**ТЕКСТ ДЛЯ ЧТЕНИЯ:**
◆ ◆ ◆ ◆ ◆ ◆ ◆
На похоронах было большое стечение народа. Скромного и честного труженика провожали на Смоленское кладбище и старые и малые, знатные и незнатные, богатые и бедные.

На Смоленском же кладбище схоронили и ректора Академии художеств Григория Ивановича Угрюмова. После воцарения Александра Павловича он делал заказные образа для церквей и тем, похоже, отводил душу.

В праздничные дни размеренная, монотонная жизнь воспитанников Академии нарушалась. Ставились спектакли, давались концерты и балы. Особо же преображалась Академия художеств в дни годичных выставок и публичных собраний. Тогда по коридорам курили можжевельником, служили торжественные молебны, слышалось пение церковного хора…

Андрей Иванович расписывал иконостасы в церквах. Как и покойный Угрюмов, он находил в том отдохновение. Не всегда все складывалось удачно в Академии. («Часто видел горький приход человека со службы в свое мирное семейство, чтобы утешиться», — запишет в автобиографических заметках Александр Иванов).

На лесах, пред расписываемыми образами, Андрей Иванович забывался.

В 1819 году писал он образа для иконостаса церкви Воздвижения Креста Господня, что располагалась во флигеле Таврического дворца, служившего в свое время резиденцией Екатерине II.



В декабре 1820 года освящена была полковая церковь Св. Спиридона Тримифунтского, при лейб-гвардии финляндском полку.
◆ ◆ ◆ ◆ ◆ ◆ ◆
**ЗАПИСИ:**

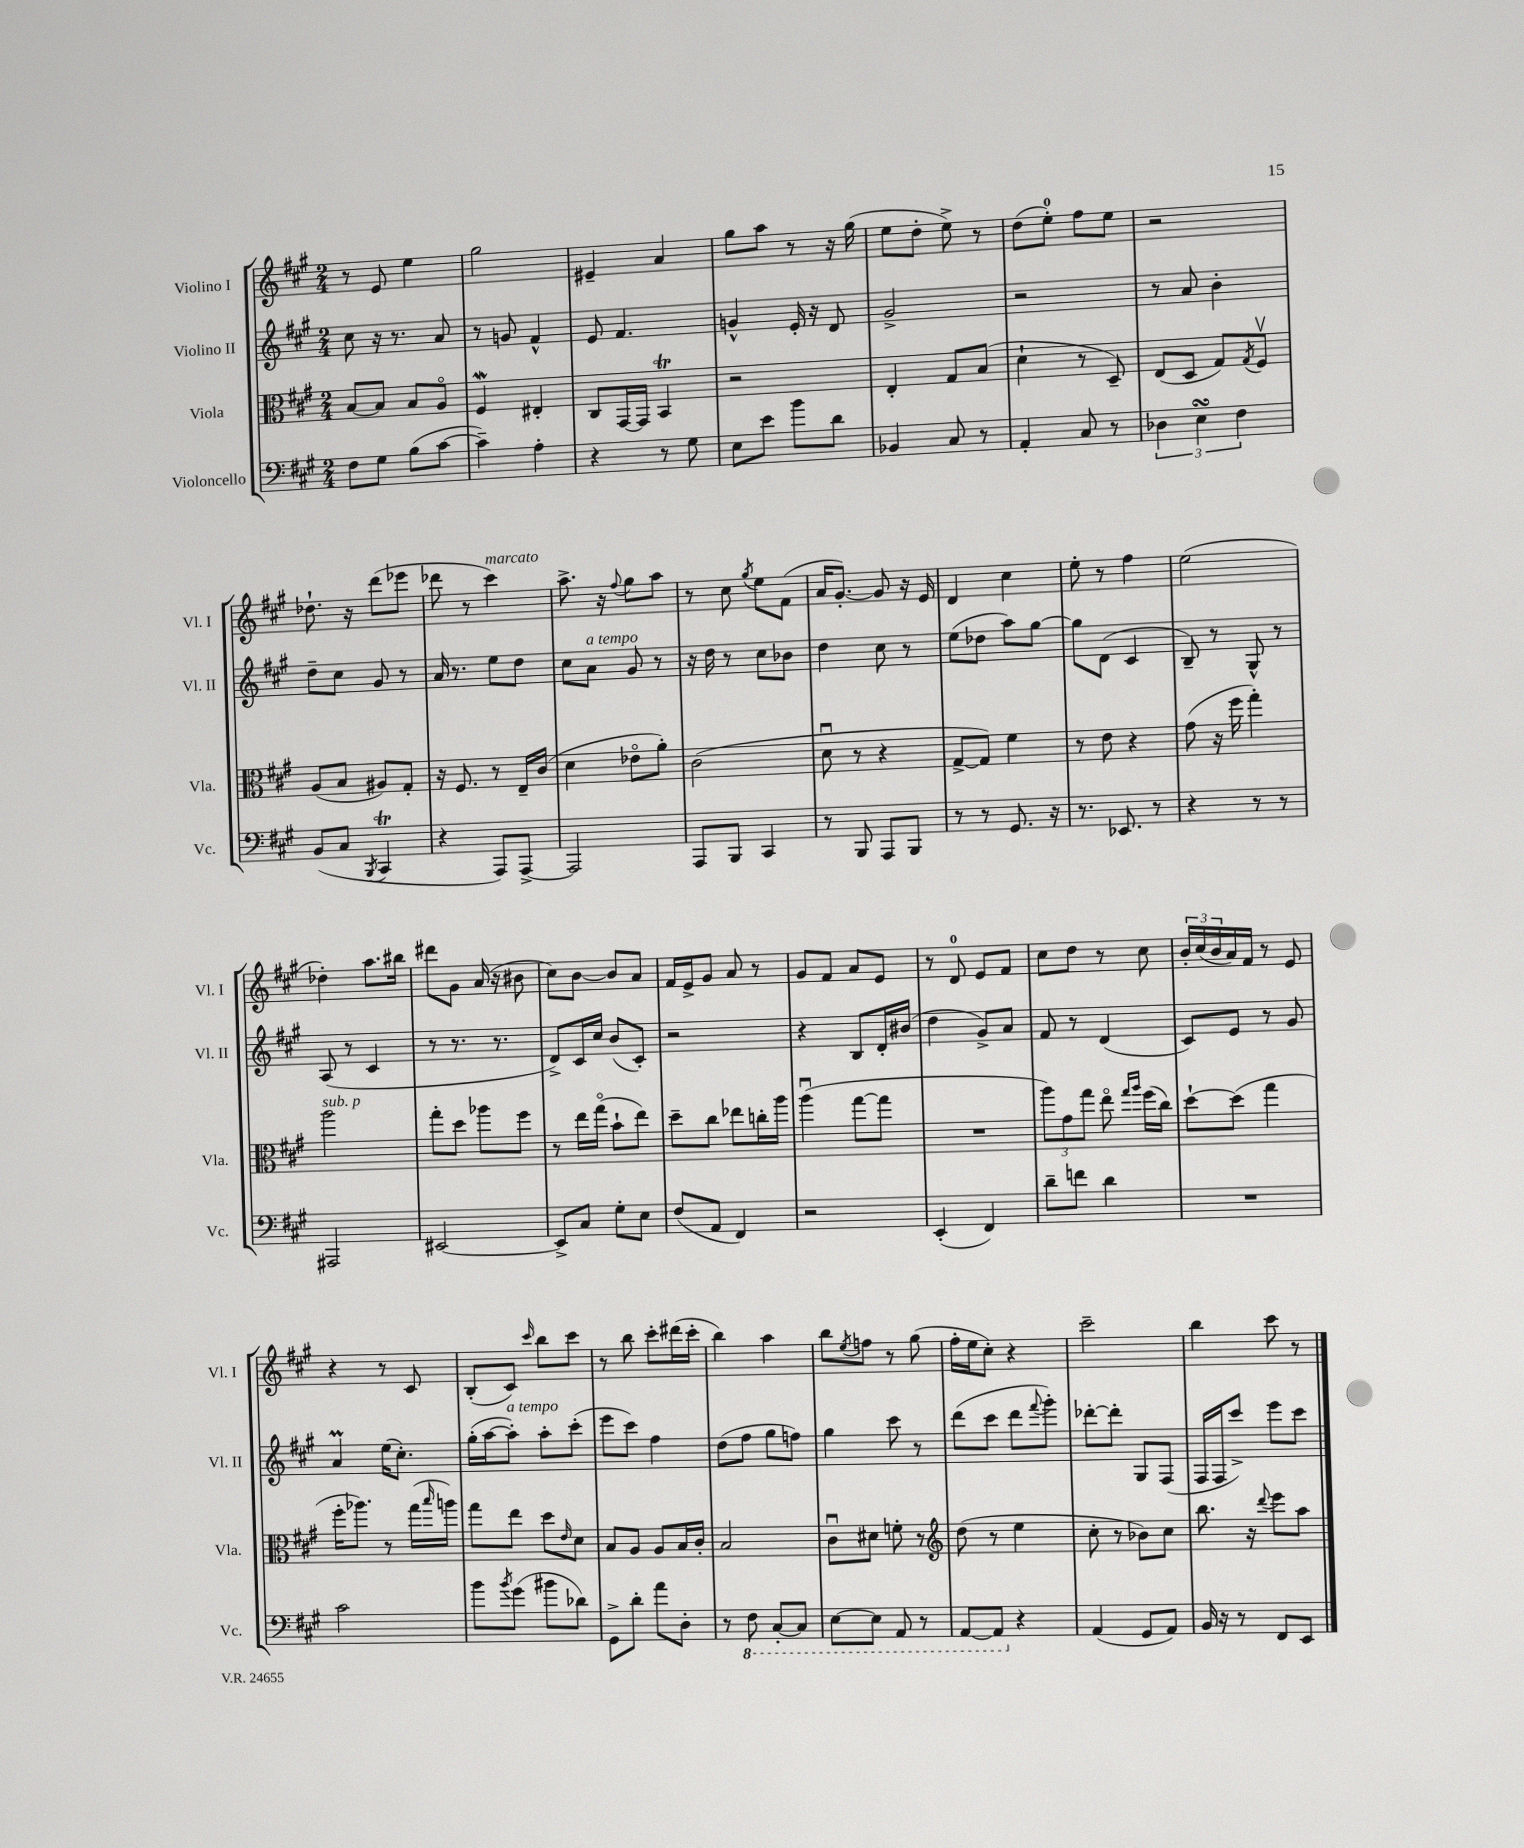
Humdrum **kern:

**kern	**kern	**kern	**kern
*staff4	*staff3	*staff2	*staff1
*clefF4	*clefC3	*clefG2	*clefG2
*k[f#c#g#]	*k[f#c#g#]	*k[f#c#g#]	*k[f#c#g#]
*M2/4	*M2/4	*M2/4	*M2/4
8F#	[8B	8cc#	8r
8G#	8B]	16r	8e
.	.	8.r	.
(8B	8B	.	4ee
[8c#	8Ao	8a	.
=	=	=	=
4c#~])	4F#	8r	2gg#
.	.	8g	.
4A'	4E#'	4f#^^	.
=	=	=	=
4r	8C#	8e	4e#~
.	[16GG#	4.f#	.
.	16GG#]	.	.
8r	4BB	.	4a
8G#	.	.	.
=	=	=	=
8E	2r	4g^^	8gg#
8e	.	.	8aa
8b	.	16e'	8r
.	.	16r	.
8d	.	8d	16r
.	.	.	(16gg#
=	=	=	=
4BB-	4E'	2g#^	8ee
.	.	.	8dd'
8C#	8G#	.	8ee^)
8r	(8B	.	8r
=	=	=	=
4AA'	4d`	2r	(8dd
.	.	.	8ee')
8C#	8r	.	8ff#
8r	8D~)	.	8ee
=	=	=	=
6D-	(8E	8r	2r
.	8D	8a	.
6E	.	.	.
.	8G#)	4b'	.
6F#	.	.	.
.	8qG#	.	.
.	8F#v	.	.
=	=	=	=
(8BB	(8A	8dd~	8.dd-`
8C#	8B	8cc#	.
.	.	.	16r
8qBBB	.	.	.
4CC#	8A#)	8g#	(8ddd
.	8G#'	8r	8eee-
=	=	=	=
4r	16r	16a	8ddd-
.	8.F#	8.r	.
.	.	.	8r
8AAA)	8r	8ee	4ccc#)
[8AAA^	16E~	8dd	.
.	(16c#	.	.
=	=	=	=
2AAA]	4d	8cc#	8.aa^
.	.	8a	.
.	.	.	16r
.	.	.	8qqff#
.	8e-o	8g#	8gg#
.	8a')	8r	8aa
=	=	=	=
8AAA	(2c#	16r	8r
.	.	16dd	.
8BBB	.	8r	8cc#
.	.	.	8qgg#
4CC#	.	8cc#	8ee
.	.	8b-	(8f#
=	=	=	=
8r	8du	4dd	16a
.	.	.	[8.g#')
8BBB	8r	.	.
8AAA	4r	8cc#	8g#]
8BBB	.	8r	16r
.	.	.	16e
=	=	=	=
8r	[8G#^	(8ee	4d
8r	8G#])	8dd-	.
8.GG#	4f#	8aa)	4cc#
.	.	[8gg#	.
16r	.	.	.
=	=	=	=
8.r	8r	8gg#]	8ee'
.	8e	(8d	8r
8.EE-	.	.	.
.	4r	4c#	4ff#
8r	.	.	.
=	=	=	=
4r	(8g#	8B~)	(2ee
.	16r	8r	.
.	16ff#	.	.
8r	4gg#')	8G#^^	.
8r	.	8r	.
=	=	=	=
2AAA#	2aa	(8A	4dd-')
.	.	8r	.
.	.	4c#	8.aa
.	.	.	16bb#
=	=	=	=
[2EE#	8gg#'	8r	8ddd#
.	8dd	8.r	8g#
.	8aa-	.	(16a
.	.	8.r	16r
.	8ff#	.	8b#
=	=	=	=
8EE#^]	8r	8d^)	8cc#)
8C#	16ee	16c#	[8b
.	(16gg#o	16cc#	.
8G#'	8b`	(8b	8b]
8E	8ee)	8c#')	8a
=	=	=	=
(8F#	8dd~	2r	16f#
.	.	.	16e^
8AA	8cc#	.	8g#
4FF#)	8ee-	.	8a
.	16cc'	.	8r
.	16aa	.	.
=	=	=	=
2r	(4aau	4r	8g#
.	.	.	8f#
.	[8gg#	8B	8a
.	8gg#]	16d'	8e
.	.	(16b#	.
=	=	=	=
(4EE'	2r	4dd	8r
.	.	.	8d
4FF#)	.	8g#^)	8e
.	.	8a	8f#
=	=	=	=
8d~	12aa)	8f#	8cc#
.	12g#	.	.
8f	.	8r	8dd
.	12gg#	.	.
4d	8eeo	(4d	8r
.	16qqgg#	.	.
.	16qqaa	.	.
.	(16ff#	.	8cc#
.	16cc#)	.	.
=	=	=	=
2r	[8dd`	8c#)	24b'
.	.	.	(24cc#
.	.	.	24b
.	(8dd]	8e	16a)
.	.	.	16f#
.	4gg#	8r	8r
.	.	8g#	8e
=	=	=	=
2c#	16ff#'	4a	4r
.	8.aa-)	.	.
.	8r	(16ee	8r
.	.	8.cc#')	.
.	(16gg#	.	8c#
.	16qqbb	.	.
.	16aa)	.	.
=	=	=	=
8b	8gg#	(16gg#'	(8B'
.	.	[16aa	.
8qb	.	.	.
(8g#	8ee	8aa'])	8c#)
.	.	.	16qqccc#
8b#	8dd	8aa'	8bb
.	16qqe	.	.
8d-)	8d	(8ccc#'	8ccc#
=	=	=	=
8GG#^	8B	8eee	8r
8d'	8A	8ccc#)	8bb
8a	8A	4ff#	8ccc#'
8D'	16B	.	(16ddd#
.	16c#'	.	16ccc#'
=	=	=	=
8r	2B	(8dd	4bb)
8FF#	.	8ff#	.
[8CC#'	.	8gg#	4aa
8CC#]	.	8ff)	.
=	=	=	=
[8EE	8c#u	4gg#	8bb
.	.	.	8qee
8EE]	8d#	.	8ff
8AAA	8f'	8ccc#	8r
8r	8r	8r	(8gg#
=	=	=	=
*	*clefG2	*	*
[8AAA	(8dd	(8ddd	16ff#'
.	.	.	16ee
8AAA]	8r	8ccc#	8cc#')
4r	4ee	8ddd	4r
.	.	8qqfff#	.
.	.	8ggg#')	.
=	=	=	=
(4AA	8cc#'	[8ddd-'	2ccc#~
.	8r	8ddd-']	.
8GG#	8b-)	8G#	.
8AA)	8cc#	(8F#	.
=	=	=	=
16BB	8.bb	16F#	4bb
16r	.	16F#	.
8r	.	8ccc#^)	.
.	16r	.	.
.	8qqddd	.	.
8FF#	8eee	8eee	8ccc#
8EE	8aa	8ccc#	8r
==	==	==	==
*-	*-	*-	*-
◆ ◆ ◆ ◆ ◆ ◆ ◆
**ЗАДАНИЕ:** Скопируйте слово в слово отрывок из текста об Академии художеств от слов «В 1819 году» до слов «время резиденцией Екатерине II.». Записи никак не связаны с текстом.

**ПИСЬМЕННЫЙ ОТВЕТ:**
В 1819 году писал он образа для иконостаса церкви Воздвижения Креста Господня, что располагалась во флигеле Таврического дворца, служившего в свое время резиденцией Екатерине II.